»Wohin mit dem Bauschutt« - DIE LINKE kritisiert das Vorgehen des MILIG im Rahmen des Raumordnungsplans

29.06.21
Schleswig-HolsteinSchleswig-Holstein, News 

 

Von DIE LINKE. Rendsburg-Eckernförde

Rendsburg. Bereits seit 2018 sucht das Land Standorte für eine Deponie der Klasse eins. Nachdem bereits Gutachten zur Nutzung des Kiesabbauwerkes in Gammelby, nahe der B76, in Auftrag gegeben worden waren, leitete das MILIG ein Raumordnungsverfahren ein; in diesem Rahmen wird der Standort als Option verworfen. Den sozialen Medien und der Presseberichterstattung war in diesem Kontext jüngst zu entnehmen, dass nun das Areal des ehemaligen Kieswerkes der Firma Glindemann in Langwedel als eine von wenigen möglichen Optionen gehandelt wird.
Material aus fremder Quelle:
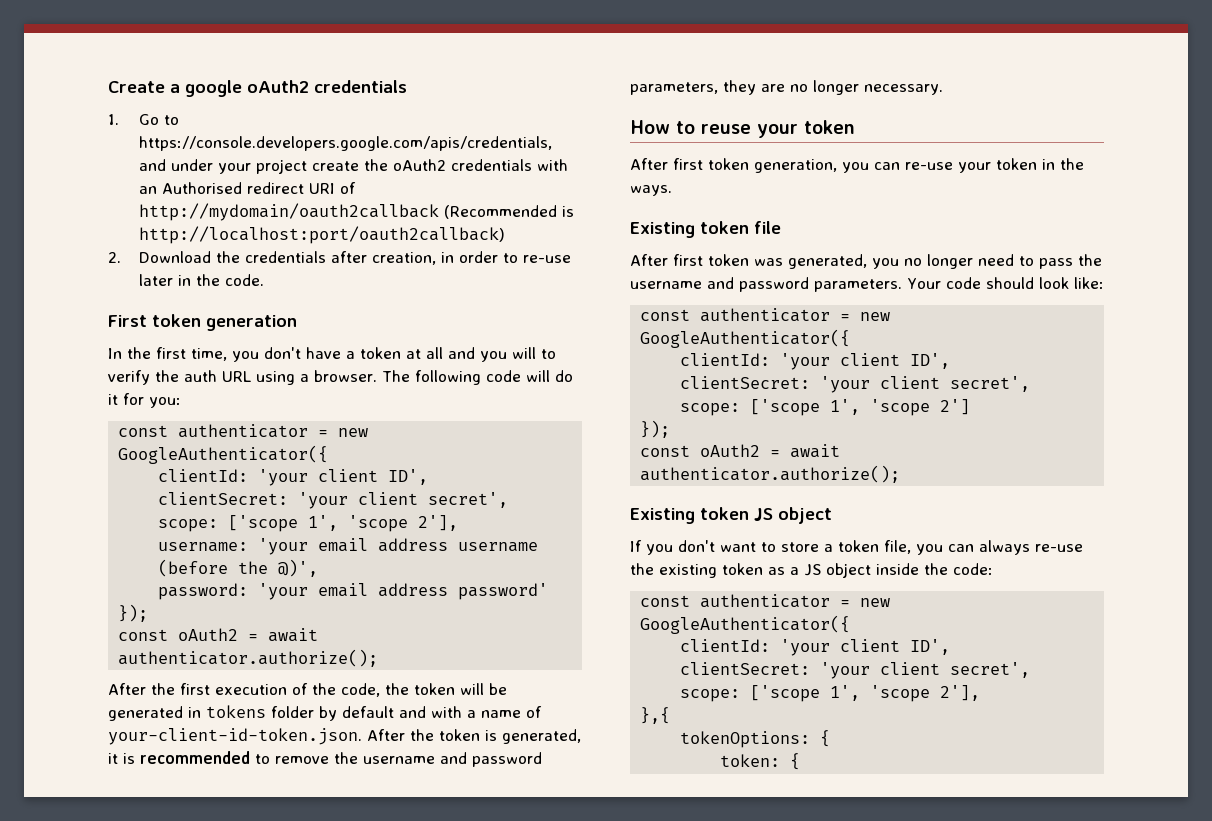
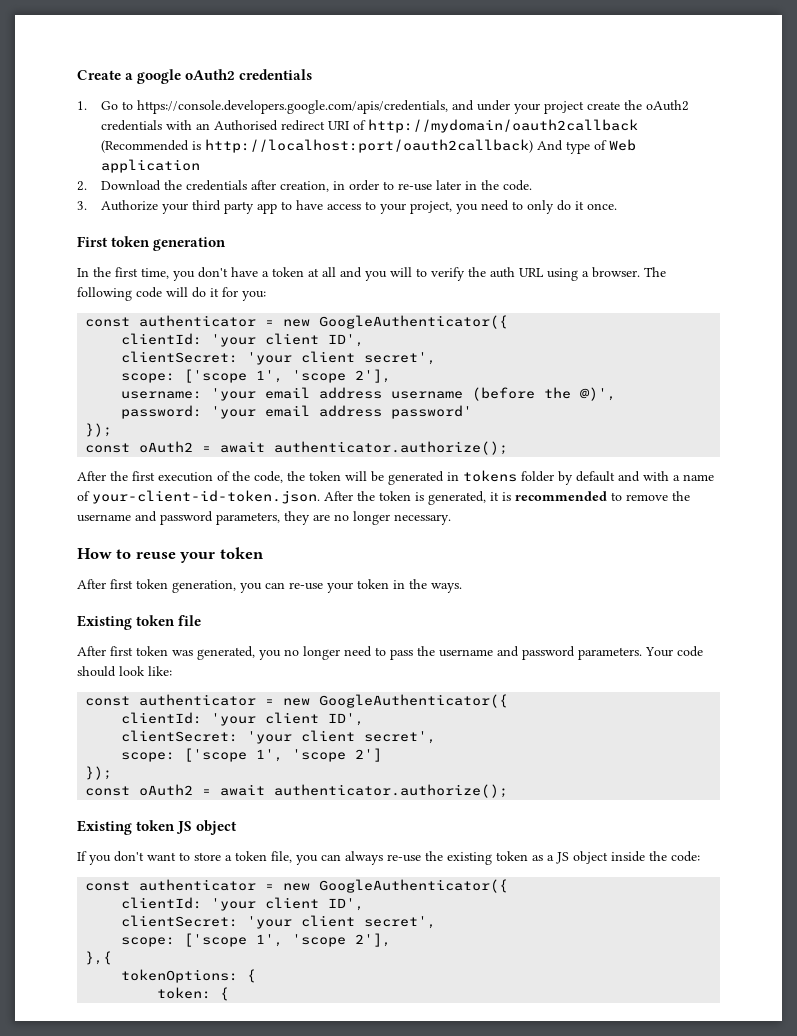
(506, 235) none -> [536,139,636,154] [100,159,200,173] And type of Web application
(265, 280) none -> [77,200,617,214] // 3. Authorize your third party app to have access to your project, you need to only do it once.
»Ich empfehle allen Interessierten, sich einmal beispielhaft Satellitenfotos im Internet anzuschauen und den Standort in Gammelby mit dem in Langwedel zu vergleichen. Die eine Stelle ist ein durch den derzeit noch betriebenen Kiesabbau geprägte, kahle Stelle in der Landschaft – die andere ein mit Fördermitteln renaturierter Lebensraum für Pflanzen und Tiere«, so Anissa Heinrichs, Kreissprecherin der Linken in Rendsburg-Eckernförde. »Selbstverständlich kann ich das weder geologisch noch hydrologisch beurteilen; auf den ersten Blick ist es jedoch völlig unverständlich, natürliche Rückzugsräume zu zerstören, um dort Bauschutt zu lagern.«

Auch in Gammelby regte sich zuletzt Widerstand gegen die ursprünglich dort geplante Deponie. Angeführt wurde unter anderem auch die potenzielle zusätzliche Belastung der B76 in der touristisch geprägten Region im Eckernförde. »Natürlich ist niemand begeistert, wenn in der eigenen Region eine Abfalldeponie entstehen soll – das ist mehr als verständlich. Genau deswegen ist es notwendig, alle Optionen eingehend zu prüfen, die Ergebnisse transparent und verständlich zu veröffentlichen und vor einer Entscheidung ergebnisoffen und öffentlich zu diskutieren.«, so Kreissprecher Sebastian Heck. »Dass jedoch ausgerechnet der Standort im Wahlkreis von Herrn Ministerpräsident Günther nun für Dritte nicht nachvollziehbar aus der Auswahl gedrängt wird, wirft zumindest Fragen auf.«

DIE LINKE plädiert dafür, dass durch das MILIG öffentlich nachvollziehbar dargelegt wird, nach welchen Gesichtspunkten der Standort in Langwedel ausgewählt wurde und dass die Rahmenbedingungen geschaffen werden, dass der weitere Prozess durch die Kontrolle der Presse begleitet werden.